** STATED PROBLEM **
Swap "readable" for "legible" in the lines of all the items below and write those lines out again with nothing else changed. Omit the pictures from your answer.

** EXTRACTED DATA **
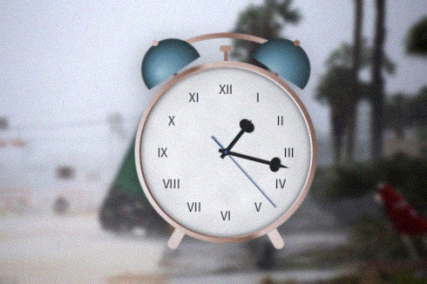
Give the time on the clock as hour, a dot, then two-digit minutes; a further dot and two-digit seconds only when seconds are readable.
1.17.23
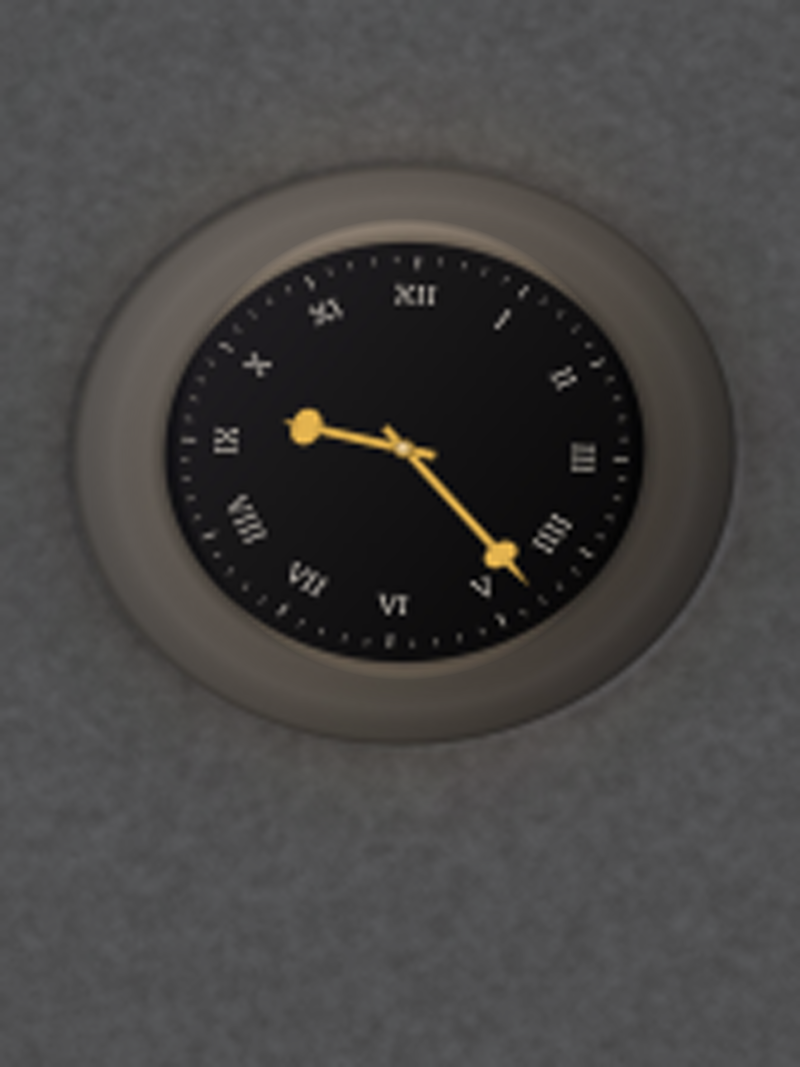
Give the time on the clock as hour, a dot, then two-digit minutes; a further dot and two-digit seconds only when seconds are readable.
9.23
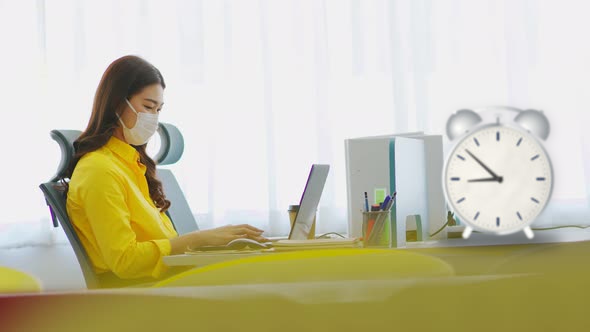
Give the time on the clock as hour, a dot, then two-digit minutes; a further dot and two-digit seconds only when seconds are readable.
8.52
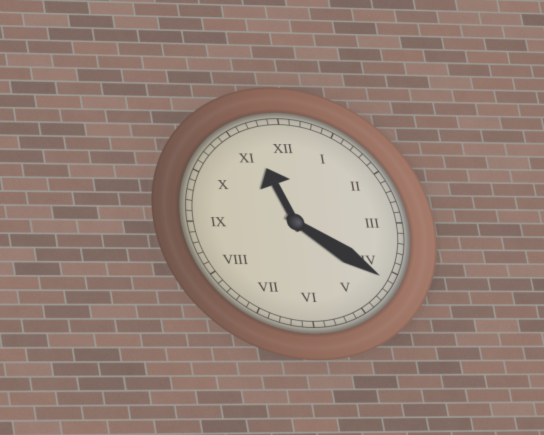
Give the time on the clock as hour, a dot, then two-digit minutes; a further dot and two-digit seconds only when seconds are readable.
11.21
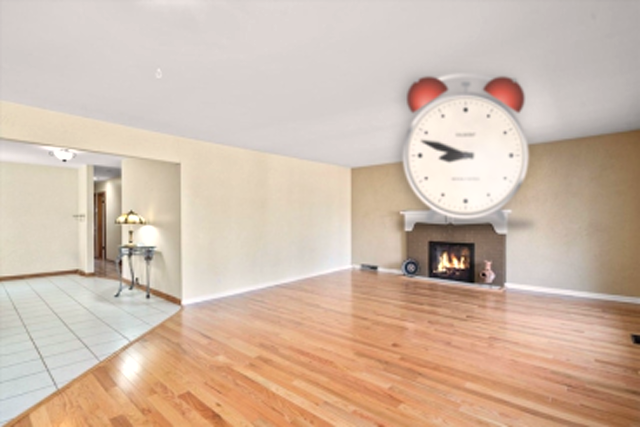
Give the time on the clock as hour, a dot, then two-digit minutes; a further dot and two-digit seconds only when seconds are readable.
8.48
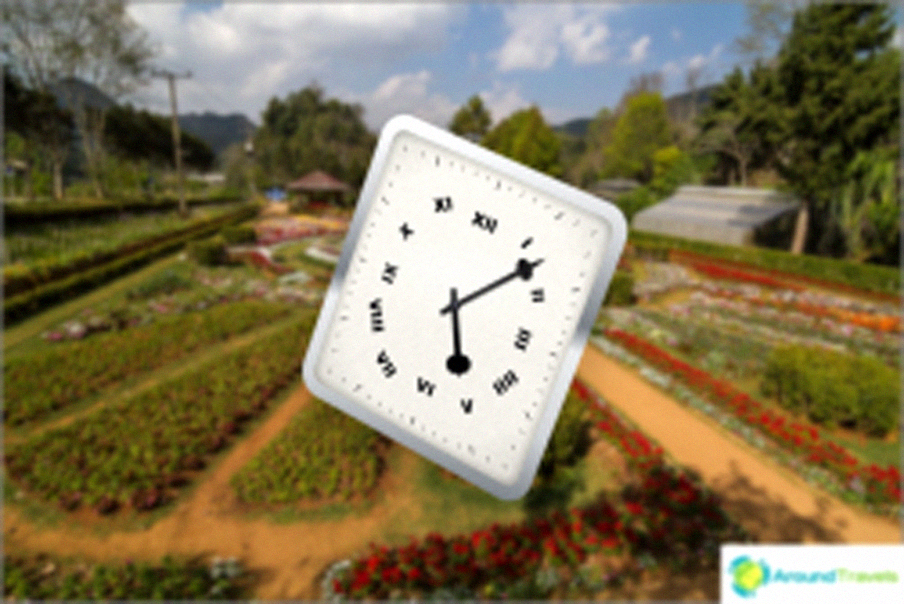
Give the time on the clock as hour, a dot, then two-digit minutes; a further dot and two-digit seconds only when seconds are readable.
5.07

** EXERCISE ANSWER **
Give the time on the clock as hour, a dot, then two-digit minutes; a further dot and two-digit seconds only when seconds are legible.
1.17.23
Give the time on the clock as hour, a dot, then two-digit minutes; a further dot and two-digit seconds only when seconds are legible.
9.23
Give the time on the clock as hour, a dot, then two-digit minutes; a further dot and two-digit seconds only when seconds are legible.
8.52
Give the time on the clock as hour, a dot, then two-digit minutes; a further dot and two-digit seconds only when seconds are legible.
11.21
Give the time on the clock as hour, a dot, then two-digit minutes; a further dot and two-digit seconds only when seconds are legible.
8.48
Give the time on the clock as hour, a dot, then two-digit minutes; a further dot and two-digit seconds only when seconds are legible.
5.07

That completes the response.